Master sed: Delete Lines with Ease
Table of Contents
- Introduction
- Using
sed
to delete lines in a file that match a pattern
- Example: Deleting lines that don't start with five spaces
- Inverted matches using the exclamation point
- Real-world use case: Identifying code igniter config item references
- Introduction to code igniter and config items
- The challenge of multiple code styles
- Writing a script to scan the code base
- Using greedy and specific regular expression Patterns
- Separating matches into separate files
- Comparing and analyzing the results using
sort
and diff
- Programmatically converting config references
- Conclusion
- FAQ
Using sed
to delete lines in a file that match a pattern
In this section, we will explore how to use the sed
command to delete lines in a file that match a specific pattern. This can be useful in various scenarios where we need to remove certain lines from a file Based on a given condition.
Example: Deleting lines that don't start with five spaces
To illustrate the usage of sed
for deleting lines, let's consider a Scenario where we want to delete all the lines in a file that don't start with five spaces. We can achieve this by using the sed
command with a regular expression pattern.
sed '/^[^ ]/d' filename
In the above command, ^[^ ]
represents the regular expression pattern where ^
denotes the start of a line, [^ ]
denotes any character that is not a space, and d
is the sed
command to delete the matching lines. By executing this command, all the lines that don't start with five spaces will be deleted from the file.
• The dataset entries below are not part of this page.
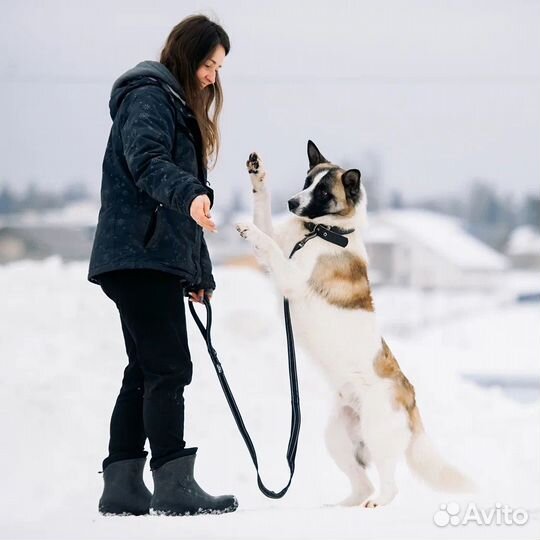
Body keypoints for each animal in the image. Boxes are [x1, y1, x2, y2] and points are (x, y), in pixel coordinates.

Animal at [235, 140, 472, 506]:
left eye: (323, 191)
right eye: (307, 181)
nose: (291, 204)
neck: (323, 232)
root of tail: (410, 397)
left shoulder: (291, 278)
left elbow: (268, 243)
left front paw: (252, 230)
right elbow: (262, 206)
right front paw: (257, 172)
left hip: (376, 434)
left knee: (388, 485)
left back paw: (376, 503)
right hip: (336, 438)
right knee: (363, 483)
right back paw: (344, 505)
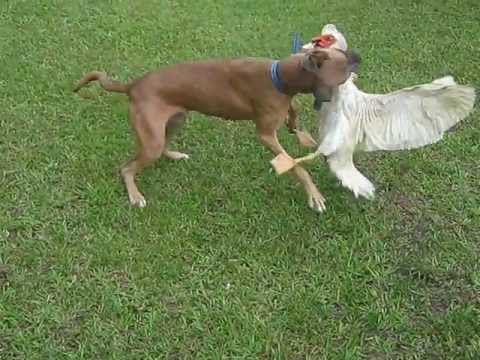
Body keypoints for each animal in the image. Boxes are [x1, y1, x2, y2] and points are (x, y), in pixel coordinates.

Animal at [73, 47, 358, 211]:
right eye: (343, 64)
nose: (358, 56)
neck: (281, 76)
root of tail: (133, 85)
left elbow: (294, 117)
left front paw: (303, 135)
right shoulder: (265, 135)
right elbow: (297, 166)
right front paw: (314, 195)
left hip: (175, 120)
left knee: (164, 146)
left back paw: (175, 155)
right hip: (151, 139)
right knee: (127, 168)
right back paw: (135, 195)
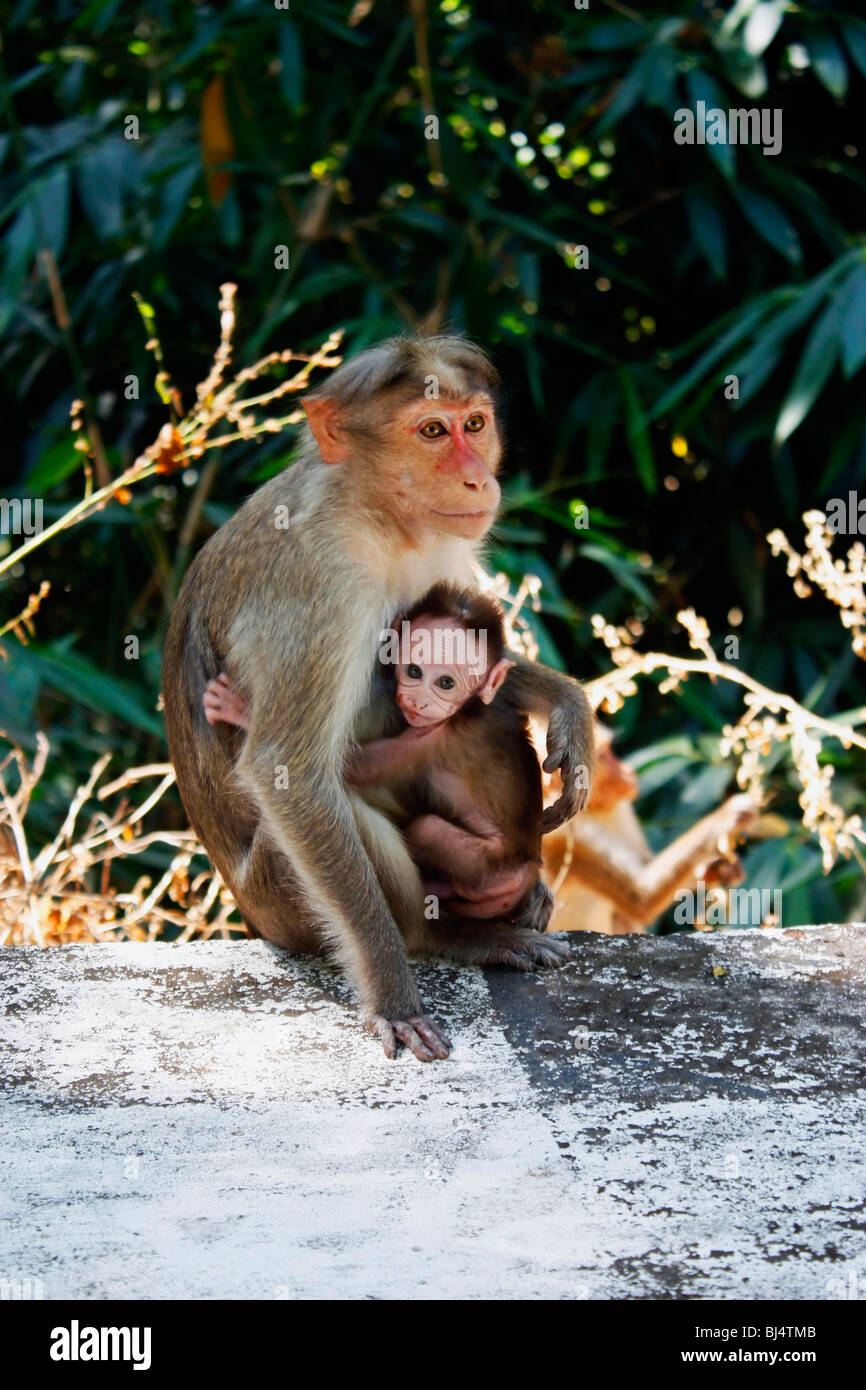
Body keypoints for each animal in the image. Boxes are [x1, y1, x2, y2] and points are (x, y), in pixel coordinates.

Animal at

Inverted matches using the exclamation point
In some cases, we might need to perform an inverted match using sed
to delete lines that don't match a given pattern. The exclamation point (!
) can be used to negate the pattern.
sed '/^[^ ]/!d' filename
By adding the exclamation point before the d
command, we effectively delete all the lines that do match the pattern rather than the lines that don't.
Real-world use case: Identifying code igniter config item references
Now, let's dive into a real-world use case where the usage of sed
and pattern matching became essential. We will explore how to identify code igniter config item references within a large codebase.
Introduction to code igniter and config items
Code igniter is a PHP web framework widely used for developing web applications. Config items are key-value pairs used to store application settings in code igniter. However, config item references can appear in different styles due to variations in coding practices.
The challenge of multiple code styles
In a specific client project, we encountered a 10-year-old codebase with thousands of different config item references. Surprisingly, there were over a dozen different code styles used to reference these config items. Identifying and resolving these references manually would have been tedious and time-consuming.
Writing a script to scan the code base
To tackle the challenge, we decided to write a script that could scan the entire codebase and identify all the code igniter config item references. This script utilized the grep
command with a combination of greedy and more specific regular expression patterns.
Using greedy and specific regular expression patterns
We started with a greedy match, using the general pattern config
, to identify a large number of config item references, even including false positives. As we analyzed and observed the patterns more closely, we gradually tightened the regular expressions to be more specific, eliminating false positives.
Separating matches into separate files
To analyze the matches efficiently, we separated the results into two separate files: one containing the matches from the initial greedy match and another containing the matches from the more specific pattern. These files followed a similar format to the example shown earlier.
Comparing and analyzing the results using sort
and diff
To distinguish false positives, we used the sort
and diff
commands to compare both files. This allowed us to easily identify the differences between the matches obtained from the greedy match and the more specific pattern. By iterating this process, we gradually removed all the false positives and obtained a refined list of legitimate config item references.
Programmatically converting config references
With the refined list of config item references, we proceeded to programmatically convert them into a different format as part of the client's migration to a different framework component. This step, however, is beyond the scope of this article. Nevertheless, the removal of false positives greatly facilitated the conversion process and ensured the identification of all legitimate references.
Conclusion
In this article, we explored the usage of the sed
command for deleting lines in a file that match or don't match a specific pattern. We also delved into a real-world use case where pattern matching played a crucial role in identifying code igniter config item references within a complex codebase. By using a combination of greedy and specific regular expression patterns, we were able to separate false positives and obtain accurate results.